La notizia oggi mi ha fatto sobbalzare sulla sedia a rotelle. Mi ha irritato profondamente, lo ammetto. Sto diventando insofferente, ma a volte la realtà supera talmente la fantasia da costringerti a fare i conti con l’imponderabile, e devo pure stare attento con le parole, ché non vorrei incorrere nel reato di vilipendio della magistratura.
Ricorderete (forse) l’allegra brigata di calciatori petroniani che scorrazzavano per il centro di Bologna utilizzando il contrassegno invalidi di una solerte e tifosissima dipendente disabile della benemerita società di calcio. Il fatto fece scandalo, insomma, si fa per dire. Venne aperta un’inchiesta, ed effettivamente alcuni fra i “campioni” (anche qui si fa per dire) del Bologna ammisero di aver utilizzato questo particolarissimo “benefit”. Con il senno di poi potremmo perfino dire “a loro insaputa”. Visto come ha deciso la feroce Procura di Bologna.
Non i difensori, ma la pubblica accusa, ha chiesto l’archiviazione del caso, con questa pittoresca motivazione, riportata oggi dai giornali: “Nel nostro paese i “moderni gladiatori” e cioè i calciatori – scrive il procuratore aggiunto Giovannini – vivono in una sorta di bolla immateriale che, salvo rare eccezioni, li mantiene avulsi dal quotidiano, al limite dell’incapacità di badare agli affari correnti di natura burocratica, che affaticano invece ogni persona che non pratica, ad alti livelli, l’arte pedatoria”.
Sembra uno scherzo, una scena tratta da un film di Pupi Avati, uno sketch da “Gli amici del Bar Margherita”. E invece no, è tutto vero, scritto nero su bianco nella richiesta di archiviazione. Il fatto è che questa richiesta è stata accolta senza obiezioni dal Gip Alberto Zirolfi. Tutto finito, dunque, a tarallucci e vino. Anzi, forse meglio, a mortadella e lambrusco.
L’indignazione sul web sta girando, anche se trovare questa notizia non è così semplice. E qui scatta la mia seconda irritazione, forse la maggiore.
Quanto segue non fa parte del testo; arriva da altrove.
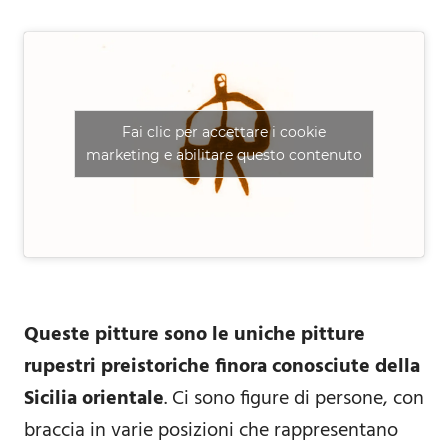
Fai clic per accettare i cookie
marketing e abilitare questo contenuto
Queste pitture sono le uniche pitture
rupestri preistoriche finora conosciute della
Sicilia orientale
. Ci sono figure di persone, con
braccia in varie posizioni che rappresentano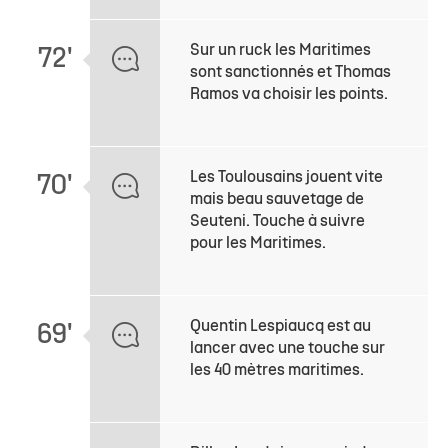
Sur un ruck les Maritimes
72'
sont sanctionnés et Thomas
Ramos va choisir les points.
Les Toulousains jouent vite
70'
mais beau sauvetage de
Seuteni. Touche à suivre
pour les Maritimes.
Quentin Lespiaucq est au
69'
lancer avec une touche sur
les 40 mètres maritimes.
Tutti giustamente notano l’assurdità della strana clemenza dei magistrati bolognesi, ma pochi si accorgono che a monte di questa archiviazione c’è un pre-giudizio da parte dei giudici non dichiarato: ossia che l’abuso, reiterato e di gruppo, nei riguardi di una norma che tutela i disabili non è poi così grave. Evidentemente per i magistrati bolognesi scorrazzare impuniti utilizzando impropriamente il contrassegno di una sola persona disabile (poco importa che si sia prestata a coprire con la propria benevola testimonianza il trucco messo in piedi per anni) non è meritevole di sanzione. Chi se ne importa se per mesi i calciatori, dei quali non faccio neppure il nome perché dovrebbero vergognarsi da soli, hanno magari parcheggiato in uno dei posti migliori del centro cittadino, sottraendo il diritto alla sosta a una persona disabile “vera”. Chi se ne importa se a loro tutte le contravvenzioni sono state annullate. Chi se ne importa se nel frattempo i disabili bolognesi sono alle prese con una pedonalizzazione del centro a dir poco discutibile, di fronte alla quale vedono messi in discussione diritti consolidati di circolazione e di mobilità.
La cosa fondamentale è non turbare questi bamboccioni che vivono in una bolla dorata. Proprio ieri me l’ero presa – giustamente, secondo me – con un sito di satira che ha dedicato ampio spazio a scritti a dir poco indecenti nei confronti delle persone con disabilità. Oggi mi accorgo che tutto torna, e che al peggio non c’è mai limite. Tutto è relativo. E diventa perfino difficile distinguere a grana grossa il bene dal male. Solo che anche questa storia, come quel sito di “satira”, non fa ridere per niente.